Dia sendiri enggan melakukan menggugat George atau melakukan komplain terkait buku tersebut. "Tidak ada yang aneh di buku itu, buang-buang waktu saja. Dia itu menghembus-hembuskan biar rame," terangnya.
Kemudian terkait adanya sumbangan dari buron BLBI Djoko S Tjandra, Djoko mengaku tidak tahu karena dia tidak pernah melihat pembukuan karena itu urusan sekretaris. Ditambah lagi yayasan bisa menerima dana dari mana saja.
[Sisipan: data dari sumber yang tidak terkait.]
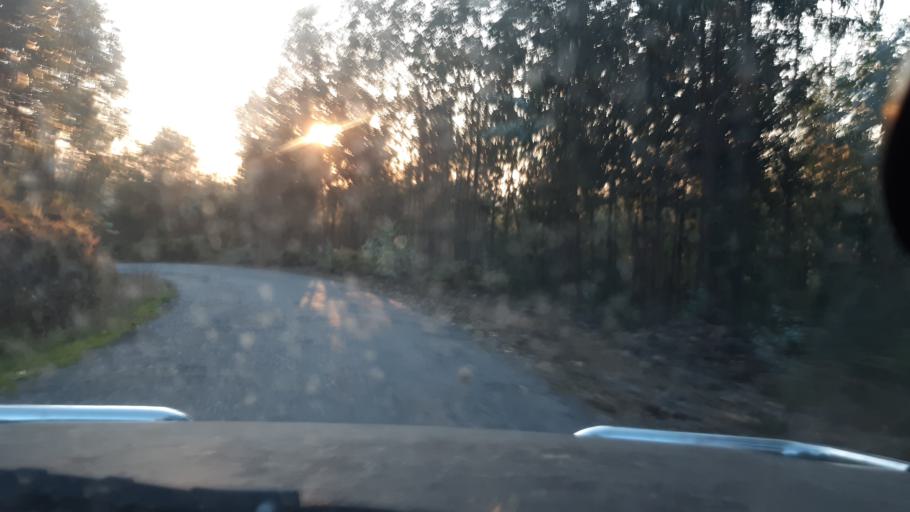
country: PT
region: Aveiro
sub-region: Agueda
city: Aguada de Cima
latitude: 40.5636
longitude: -8.3490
"Mengenai siapa yang menyumbang itu puluhan dan semua masuk ke rekening yayasan. Mungkin saja bisa seperti apa yang disampaikan Pak Bibit (Wakil Ketua KPK). Jadi Ketua Dewan Pembina tidak tahu betul. Kalau ada nama-nama kita tidak tahu, mungkin benar juga tapi kita tidak tahu satu persatu," terangnya.
Djoko menjelaskan, bila yayasan yang dia pimpin tidak seperti apa yang dikatakan George bila yayasan itu berafiliasi ke SBY. "Yayasan ini bukan baru-baru menjelang pemilu, jadi tidak ada kaitan dengan Pak SBY," imbuhnya.
Dia mengaku yayasannya tiap tahun diaudit dan hasilnya tidak ada masalah. "Jadi jangan kemudian dikaitkan dengan kasus century," tutupnya.